Die Integration der EU habe bisher vor allem über die Herstellung eines
gemeinsamen Binnenmarktes stattgefunden. “Das ist vielleicht eine
Ursache dafür, dass trotz der weiterhin überwiegenden Zustimmung zur
Europäischen Union die Zahl der Skeptiker und der populistischen
EU-Kritiker wächst.”

Die EU sollte mit einer Stimme sprechen

Für eine Stärkung der EU-Außen- und Sicherheitspolitik schlug Scholz
vor, mittelfristig den Sitz Frankreichs im UN-Sicherheitsrat in einen
EU-Sitz umzuwandeln. “Im Gegenzug sollte Frankreich dann permanent den
EU-Botschafter bei den Vereinten Nationen stellen. Mir ist klar, dass es
dazu sicherlich in Paris noch einiger Überzeugungsarbeit bedarf, aber
ein kühnes und kluges Ziel wäre es.” Die EU sollte im Sicherheitsrat der
Vereinten Nationen mit einer Stimme sprechen.
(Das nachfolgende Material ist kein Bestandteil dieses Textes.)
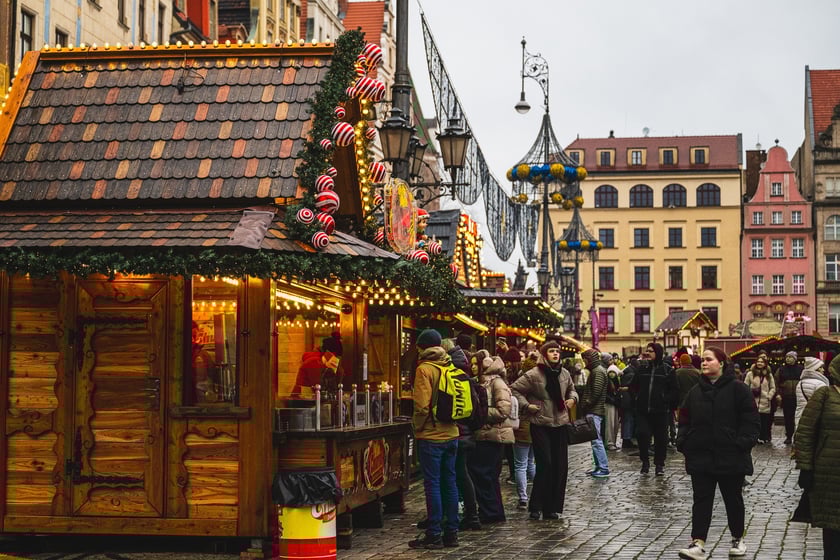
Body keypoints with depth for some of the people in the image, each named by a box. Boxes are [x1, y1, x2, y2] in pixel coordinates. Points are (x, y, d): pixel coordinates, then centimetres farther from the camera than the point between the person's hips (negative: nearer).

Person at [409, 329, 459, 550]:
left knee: (432, 484, -2)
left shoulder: (425, 369, -12)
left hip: (431, 436, -6)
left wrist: (418, 428, -4)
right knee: (449, 482, 11)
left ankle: (434, 535, 0)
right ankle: (451, 532, 15)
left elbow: (422, 405, -18)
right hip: (451, 433, 7)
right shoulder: (451, 367, 8)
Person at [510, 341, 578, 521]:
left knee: (560, 467, 5)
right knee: (545, 464, -12)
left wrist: (572, 398, 5)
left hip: (560, 424, 6)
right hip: (541, 425, -6)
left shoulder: (564, 373, 7)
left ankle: (553, 507, 14)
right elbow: (514, 390, -5)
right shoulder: (533, 375, -10)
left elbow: (571, 389, 25)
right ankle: (536, 506, -2)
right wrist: (526, 405, -12)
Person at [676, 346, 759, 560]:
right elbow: (685, 420, 13)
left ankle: (738, 539, 27)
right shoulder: (695, 391, 8)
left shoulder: (738, 389, -5)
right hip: (700, 456, 3)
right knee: (701, 500, -1)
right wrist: (683, 442, 1)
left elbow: (750, 421, -7)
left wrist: (744, 444, -16)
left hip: (731, 457, -3)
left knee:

In der Finanzpolitik solle eine EU-weite Mindestbesteuerung für Unternehmen eingeführt werden, verlangte Scholz weiter. “Wir müssen international
ein Mindestniveau der Besteuerung vereinbaren.” Zudem forderte er eine
gemeinsame Bemessungsgrundlage für die Körperschaftsteuer in der EU und
die europaweite Einführung der Finanztransaktionssteuer für
Börsengeschäfte. Die Erträge sollten der EU zufließen, wodurch nationale
Beiträge sinken könnten.

Für die Staaten der Eurozone sollten ein
Eurozonenbudget eingeführt und der bestehende Eurorettungsfonds ESM
“zu einem schlagkräftigen europäischen Währungsfonds” weiterentwickelt
werden. Damit stellt sich Scholz hinter Vorschläge
des französischen Präsidenten Emmanuel Macron, für die er sich
ausdrücklich bedankte.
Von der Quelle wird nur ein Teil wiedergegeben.